Description of the task -> Switch each "Volvo" in the data below to "Saab" and write the lines out again with nothing else changed. Leave the pictures out of your answer.

Saved entries ->
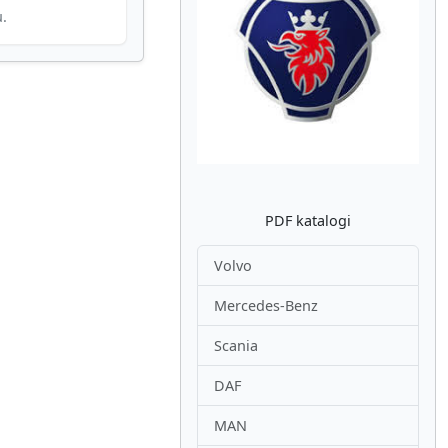
u.
Atpakaļ
Nākam
PDF katalogi
Volvo
Mercedes-Benz
Scania
DAF
MAN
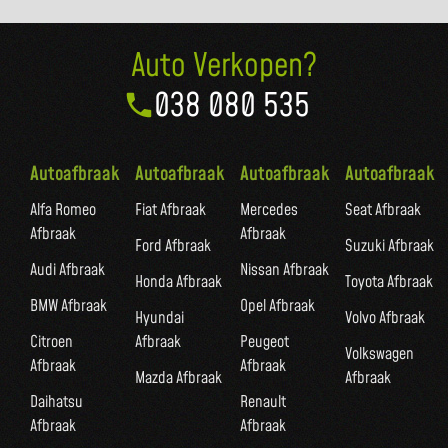
Auto Verkopen?
038 080 535
Autoafbraak
Autoafbraak
Autoafbraak
Autoafbraak
Alfa Romeo
Fiat Afbraak
Mercedes
Seat Afbraak
Afbraak
Afbraak
Ford Afbraak
Suzuki Afbraak
Audi Afbraak
Nissan Afbraak
Honda Afbraak
Toyota Afbraak
BMW Afbraak
Opel Afbraak
Hyundai
Volvo Afbraak
Citroen
Afbraak
Peugeot
Volkswagen
Afbraak
Afbraak
Mazda Afbraak
Afbraak
Daihatsu
Renault
Afbraak
Afbraak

Problem solution ->
u.
Atpakaļ
Nākam
PDF katalogi
Saab
Mercedes-Benz
Scania
DAF
MAN
Auto Verkopen?
038 080 535
Autoafbraak
Autoafbraak
Autoafbraak
Autoafbraak
Alfa Romeo
Fiat Afbraak
Mercedes
Seat Afbraak
Afbraak
Afbraak
Ford Afbraak
Suzuki Afbraak
Audi Afbraak
Nissan Afbraak
Honda Afbraak
Toyota Afbraak
BMW Afbraak
Opel Afbraak
Hyundai
Saab Afbraak
Citroen
Afbraak
Peugeot
Volkswagen
Afbraak
Afbraak
Mazda Afbraak
Afbraak
Daihatsu
Renault
Afbraak
Afbraak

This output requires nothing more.